TEXT UNDER STUDY Block Start

To further clarify what's voluntary, the EEOC rules, in effect, say that employers cannot charge workers the full cost of their health insurance if they choose not to participate in wellness programs, saying "safe harbor" provisions in the ADA do not apply to wellness programs. Last December, the EEOC lost a federal court case, EEOC v. Flambeau, when an employer used the ADA's "safe harbor" clause to argue that it could charge a nonparticipating worker full costs for health care.
The new rules apply to wellness programs offered as part of an employer's health insurance package of benefits and to those that are separate from the health plan.
Some wellness programs are simple: They offer discounts to gyms or access to weight loss programs. Increasingly, however, programs ask workers to fill out some kind of health risk assessment questionnaire. And an increasing percentage also want employees to take medical tests, such as those for high cholesterol, blood pressure, weight or diabetes.
Workers' advocates had sought a provision in the final rule to give employees an exemption to filling out the risk assessment or having a medical exam if they instead provided doctors' certifications that they were under medical care. The final rule did not add that exemption.
The rules also kept the limits on financial incentives that was in the draft regulation largely intact. Slightly more than half of workplace wellness program use financial rewards or penalties to encourage workers to participate. Those incentives range from small-dollar gift cards to discounts for the health plan premium or annual deductible. Employees who don't participate don't get the discounts, which some advocates say is a penalty.

TEXT UNDER STUDY Block End

▶ [PROMPT]
Copy the passage on the EEOC's wellness program rules word for word, in full.

EXTRACTED DATA Block Start

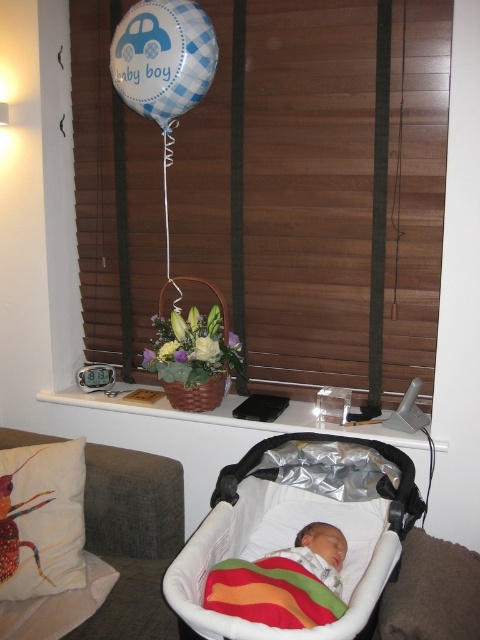
Based on the photo, you are a parent preparing to place a blue checkered balloon at upper center into a white fabric baby carriage at lower center. Can the balloon fit inside the carriage?

The white fabric baby carriage at lower center might be wider than blue checkered balloon at upper center, so there is a possibility that the balloon can fit inside the carriage. However, without exact measurements, it is uncertain.

You are a parent checking on your baby in the nursery. You see the rainbow striped fabric at center and the soft white swaddle at center. Which fabric is shorter?

The rainbow striped fabric at center is shorter than the soft white swaddle at center.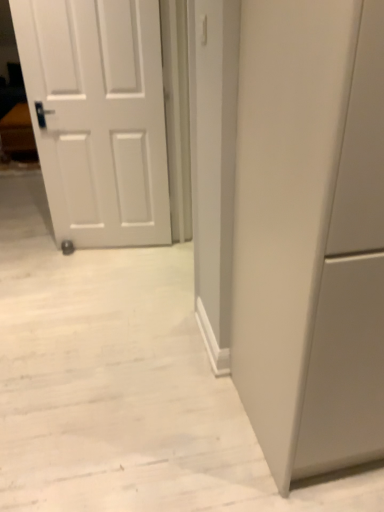
Question: Should I look upward or downward to see matte gray cabinet at right?

Choices:
 (A) up
 (B) down

Answer: (B)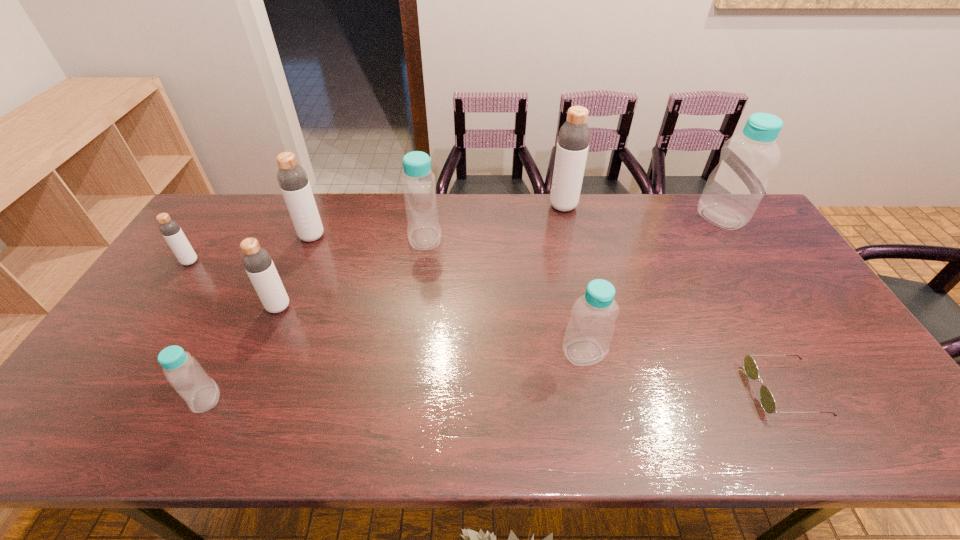
At what (x,y) coordinates should I click in order to perform the action: click on unoccupied area between the shortest object and the nearest bottle. Please return your answer as a coordinate pair (x, y). This screenshot has width=960, height=540. Looking at the image, I should click on (495, 394).

Image resolution: width=960 pixels, height=540 pixels. Find the location of `vacant area that lies between the leftmost blue bottle and the rightmost blue bottle`. vacant area that lies between the leftmost blue bottle and the rightmost blue bottle is located at coordinates (464, 308).

This screenshot has height=540, width=960. I want to click on free space between the fifth nearest object and the biggest blue bottle, so click(x=456, y=239).

The width and height of the screenshot is (960, 540). In order to click on vacant space in between the fifth object from left to right and the third farthest gray bottle in this screenshot , I will do `click(307, 250)`.

At what (x,y) coordinates should I click in order to perform the action: click on free space between the smallest blue bottle and the nearest gray bottle. Please return your answer as a coordinate pair (x, y). The height and width of the screenshot is (540, 960). Looking at the image, I should click on (242, 353).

EXTRACTED DATA Block End

▶ [REPLY]
To further clarify what's voluntary, the EEOC rules, in effect, say that employers cannot charge workers the full cost of their health insurance if they choose not to participate in wellness programs, saying "safe harbor" provisions in the ADA do not apply to wellness programs. Last December, the EEOC lost a federal court case, EEOC v. Flambeau, when an employer used the ADA's "safe harbor" clause to argue that it could charge a nonparticipating worker full costs for health care.
The new rules apply to wellness programs offered as part of an employer's health insurance package of benefits and to those that are separate from the health plan.
Some wellness programs are simple: They offer discounts to gyms or access to weight loss programs. Increasingly, however, programs ask workers to fill out some kind of health risk assessment questionnaire. And an increasing percentage also want employees to take medical tests, such as those for high cholesterol, blood pressure, weight or diabetes.
Workers' advocates had sought a provision in the final rule to give employees an exemption to filling out the risk assessment or having a medical exam if they instead provided doctors' certifications that they were under medical care. The final rule did not add that exemption.
The rules also kept the limits on financial incentives that was in the draft regulation largely intact. Slightly more than half of workplace wellness program use financial rewards or penalties to encourage workers to participate. Those incentives range from small-dollar gift cards to discounts for the health plan premium or annual deductible. Employees who don't participate don't get the discounts, which some advocates say is a penalty.